First, I’m no longer Fickle and Floundering.  I made some small adjustments to the nutrition plan I was on before, and have been sticking to that around 80% of the time.  I think I’ve found a pretty good balance, but when I go out to eat, I tend to just order whatever sounds good, so I am committing to making better choices when I eat out.  I have mostly let go of having appearance based goals.  I will always have stuff that I’m self-conscious about, and you won’t find me doing any WOD’s in just a sports bra any time soon, but having abs really isn’t something I am willing to work for at the moment.

I entered the lottery for the Chicago marathon, and ended up getting selected so…I have a new goal.  I really hate running.  I ran a half marathon in 2011 and swore I would never run anything over 5k ever again, but fate conspired against me, so I’m gonna do the marathon and actually train for it this time.  It’s not until October, so I have a ton of time to prepare.  I ran today for the first time outside of a WOD – a whopping 2 miles.  I’ve got some work to do.  I’m not planning on following a conventional training plan.  At this point, I will do CrossFit Mondays, Wednesdays, Fridays, and Saturdays, plus the endurance WOD on Thursdays, and then do a long run on Sundays where I gradually bump up my mileage over the coming weeks.  I realize that is 6 days of training, and in a perfect world, I would be able to do that every week, but as long as I make it to CrossFit a minimum of 3 days each week and get my long run in, I should be fine.

CrossFit is going pretty well lately!  I set a new deadlift PR at 200 lbs a couple of weeks ago.  I FINALLY learned how to do kipping pull-up, which I’ve been able to do in three WOD’s so far.  My hands are bloody mess though.  I really need to take better care of my calluses now that I am doing pull-ups in the WOD’s.  I also learned how to kip handstand push-ups (just like pull-ups, I knew how to do strict HSPU’s, but wasn’t strong enough to do them for reps in a WOD).  I even did a couple from a deficit!  It’s amazing how much faster I progressed just from going to open gym one time and getting some instruction from my fellow CrossFitters and a coach.  In fact, I decided to invest in working with one of the coaches once per week on an individual basis so that I can get better at some of my “goats,” which are:

  • Snatch
  • Clean and jerk
  • Ring dips
  • Pull-ups (become more proficient in kipping, then learn chest-to-bar, and eventually…muscle up!)
  • Handstand variations (push-ups, holds, walking, etc.)
  • Pistols

My final, non-fitness related thought – I am feeling incredibly blessed lately by the people who have come into my life since moving here.  I’m finding you can never have too many good people in your life, and recently, there has been quite an influx.  Scripture says to love your neighbor as you love yourself.  I think it’s common for people to use that verse to focus on improving their treatment of other people; however, for me, it is more pertinent to how I treat myself.

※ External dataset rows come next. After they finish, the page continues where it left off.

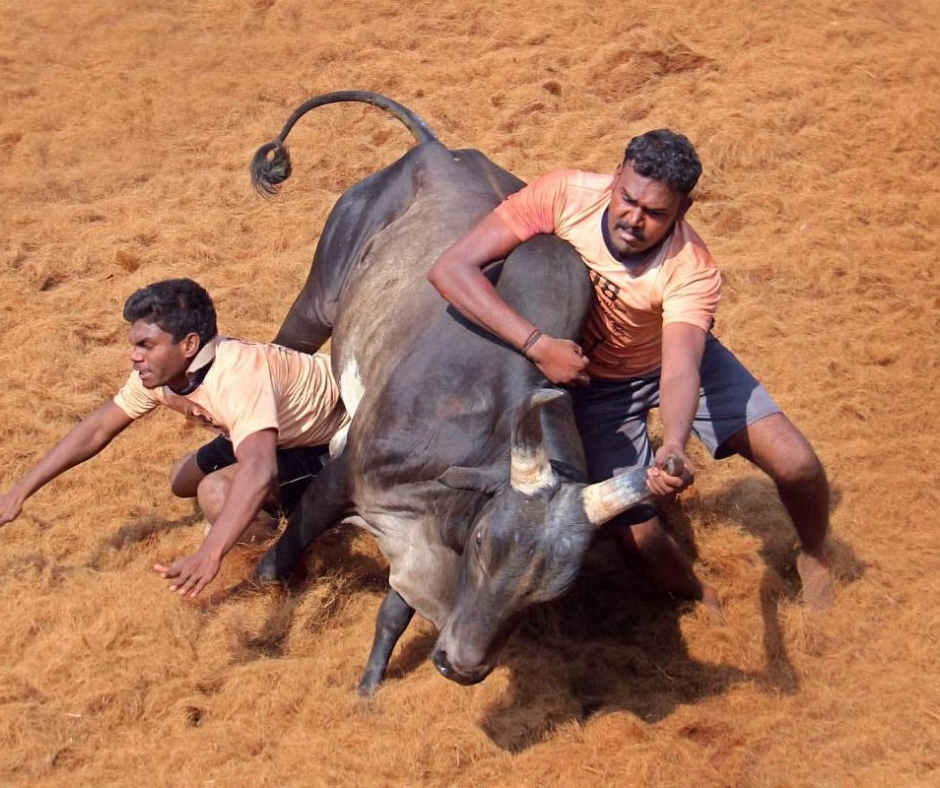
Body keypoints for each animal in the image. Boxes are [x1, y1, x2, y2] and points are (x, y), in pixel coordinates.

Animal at [252, 92, 668, 692]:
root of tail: (435, 152)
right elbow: (285, 551)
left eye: (554, 587)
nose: (462, 667)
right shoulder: (344, 473)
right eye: (483, 544)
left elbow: (394, 613)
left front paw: (370, 685)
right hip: (316, 303)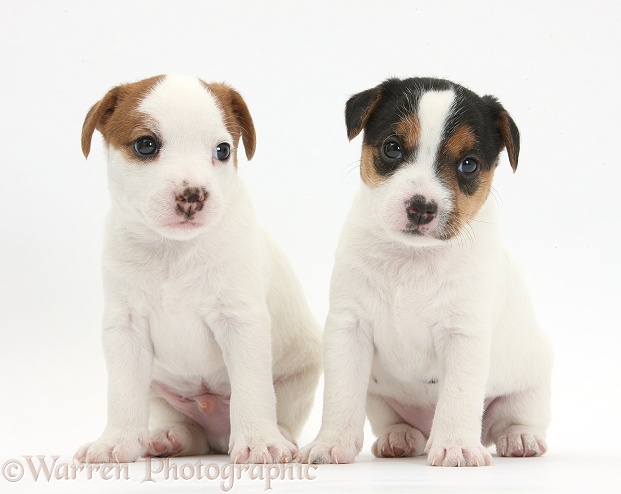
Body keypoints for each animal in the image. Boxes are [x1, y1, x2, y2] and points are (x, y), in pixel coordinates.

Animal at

2373845I easily see the awesome in other people.  I forgive them their mistakes quickly and don’t hold grudges.  I find it easy for me to love other people and to accept them as they are, flaws and all.  Every friend I have has something to offer this world that is valuable, and I admire them all in one way or another.  I can’t say the same about how I feel toward myself.  I feel like perfection is a prerequisite for love and acceptance – if I’m not the prettiest girl in the room, the life of the party, the best performance in the WOD, the most successful person at work, or the best in any other domain of my life, I feel like I am nothing and other people won’t value me.  It’s a pretty terrible attitude to have because I am rarely the best at or of anything in any given situation.  So, for now I am striving to see myself the same way I see my friends and loved ones.  I also need to realize that not everyone will take the time to get to know me, and even if they do, not everyone will like me or appreciate the things that make me who I am – and I have to learn to be accepting of that and not let it deflate me when it happens.